----- Entries supplied
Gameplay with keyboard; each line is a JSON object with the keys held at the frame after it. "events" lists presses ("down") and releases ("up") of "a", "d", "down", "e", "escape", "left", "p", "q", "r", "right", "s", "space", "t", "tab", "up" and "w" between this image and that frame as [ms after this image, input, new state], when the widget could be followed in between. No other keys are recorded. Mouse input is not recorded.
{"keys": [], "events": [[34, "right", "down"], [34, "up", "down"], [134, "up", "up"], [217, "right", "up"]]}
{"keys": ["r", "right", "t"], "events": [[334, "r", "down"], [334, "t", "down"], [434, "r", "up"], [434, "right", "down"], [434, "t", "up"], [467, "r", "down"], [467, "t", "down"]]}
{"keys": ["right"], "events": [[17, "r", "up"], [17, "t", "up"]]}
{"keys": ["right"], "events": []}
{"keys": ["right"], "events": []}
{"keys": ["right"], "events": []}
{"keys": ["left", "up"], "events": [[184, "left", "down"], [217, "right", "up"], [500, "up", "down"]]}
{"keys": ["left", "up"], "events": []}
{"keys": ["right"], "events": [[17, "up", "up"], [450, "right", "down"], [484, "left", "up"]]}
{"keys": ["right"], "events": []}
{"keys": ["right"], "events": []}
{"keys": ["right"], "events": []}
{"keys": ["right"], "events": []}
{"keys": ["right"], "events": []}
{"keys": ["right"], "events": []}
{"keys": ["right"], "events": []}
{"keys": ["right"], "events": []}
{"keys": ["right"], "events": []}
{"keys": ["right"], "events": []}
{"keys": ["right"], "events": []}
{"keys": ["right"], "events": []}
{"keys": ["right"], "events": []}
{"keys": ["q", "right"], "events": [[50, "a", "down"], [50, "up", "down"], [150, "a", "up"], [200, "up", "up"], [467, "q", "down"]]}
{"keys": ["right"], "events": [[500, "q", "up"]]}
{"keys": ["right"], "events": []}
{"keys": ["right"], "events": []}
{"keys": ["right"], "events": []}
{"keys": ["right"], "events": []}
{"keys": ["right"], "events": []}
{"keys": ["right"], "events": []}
----------
• Prompt: Give back the entire listing, line for line, exactly as it stands.

• Task solution:
Gameplay with keyboard; each line is a JSON object with the keys held at the frame after it. "events" lists presses ("down") and releases ("up") of "a", "d", "down", "e", "escape", "left", "p", "q", "r", "right", "s", "space", "t", "tab", "up" and "w" between this image and that frame as [ms after this image, input, new state], when the widget could be followed in between. No other keys are recorded. Mouse input is not recorded.
{"keys": [], "events": [[34, "right", "down"], [34, "up", "down"], [134, "up", "up"], [217, "right", "up"]]}
{"keys": ["r", "right", "t"], "events": [[334, "r", "down"], [334, "t", "down"], [434, "r", "up"], [434, "right", "down"], [434, "t", "up"], [467, "r", "down"], [467, "t", "down"]]}
{"keys": ["right"], "events": [[17, "r", "up"], [17, "t", "up"]]}
{"keys": ["right"], "events": []}
{"keys": ["right"], "events": []}
{"keys": ["right"], "events": []}
{"keys": ["left", "up"], "events": [[184, "left", "down"], [217, "right", "up"], [500, "up", "down"]]}
{"keys": ["left", "up"], "events": []}
{"keys": ["right"], "events": [[17, "up", "up"], [450, "right", "down"], [484, "left", "up"]]}
{"keys": ["right"], "events": []}
{"keys": ["right"], "events": []}
{"keys": ["right"], "events": []}
{"keys": ["right"], "events": []}
{"keys": ["right"], "events": []}
{"keys": ["right"], "events": []}
{"keys": ["right"], "events": []}
{"keys": ["right"], "events": []}
{"keys": ["right"], "events": []}
{"keys": ["right"], "events": []}
{"keys": ["right"], "events": []}
{"keys": ["right"], "events": []}
{"keys": ["right"], "events": []}
{"keys": ["q", "right"], "events": [[50, "a", "down"], [50, "up", "down"], [150, "a", "up"], [200, "up", "up"], [467, "q", "down"]]}
{"keys": ["right"], "events": [[500, "q", "up"]]}
{"keys": ["right"], "events": []}
{"keys": ["right"], "events": []}
{"keys": ["right"], "events": []}
{"keys": ["right"], "events": []}
{"keys": ["right"], "events": []}
{"keys": ["right"], "events": []}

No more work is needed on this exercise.